Dein Kind zieht sich an, braucht dafür vielleicht etwas länger als andere.
Du spürst:
Es strengt an.
Doch es klappt noch.
Dann kommt die Schule.
Der Unterricht startet – und dein Kind hängt schon nach kurzer Zeit ab. Die Klasse macht weiter. Dein Kind beobachtet, versucht dranzubleiben, blickt nicht ganz durch – und bleibt still.
Die Pause bringt keine Erleichterung. Viel Trubel. Viele Eindrücke. Wenig Halt.
Vielleicht bleibt dein Kind für sich. Vielleicht gerät es aneinander mit anderen.
Vielleicht zieht es sich völlig zurück.
Keiner tut das mit Absicht. Doch kaum jemand erkennt wirklich, was dein Kind in diesem Moment braucht.

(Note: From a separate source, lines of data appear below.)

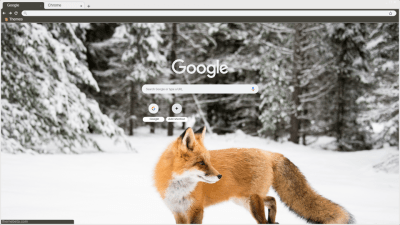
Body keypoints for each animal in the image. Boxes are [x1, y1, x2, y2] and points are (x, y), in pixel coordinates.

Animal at [153, 126, 354, 223]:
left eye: (208, 161)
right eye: (202, 163)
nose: (219, 176)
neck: (179, 190)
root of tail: (268, 153)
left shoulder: (196, 210)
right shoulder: (178, 212)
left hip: (252, 202)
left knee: (265, 216)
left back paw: (270, 221)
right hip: (244, 200)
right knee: (272, 199)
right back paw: (273, 220)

So zieht sich der Schultag hin. Kleine Belastungen addieren sich. Die Spannung wächst. Irgendwann bricht es auf.
Ein lauter Moment. Ein Rückzug. Oder schlicht der Gedanke:
„Das schaffe ich hier nicht."
Nachmittags sitzt dein Kind zu Hause. Ausgelaugt. Genervt.
Oder einfach wortkarg.
Hier setzt echte Schulbegleitung an
Nicht erst im Ernstfall. Sondern deutlich davor.
Genau dort, wo dein Kind Halt braucht, bevor die Krise sichtbar wird.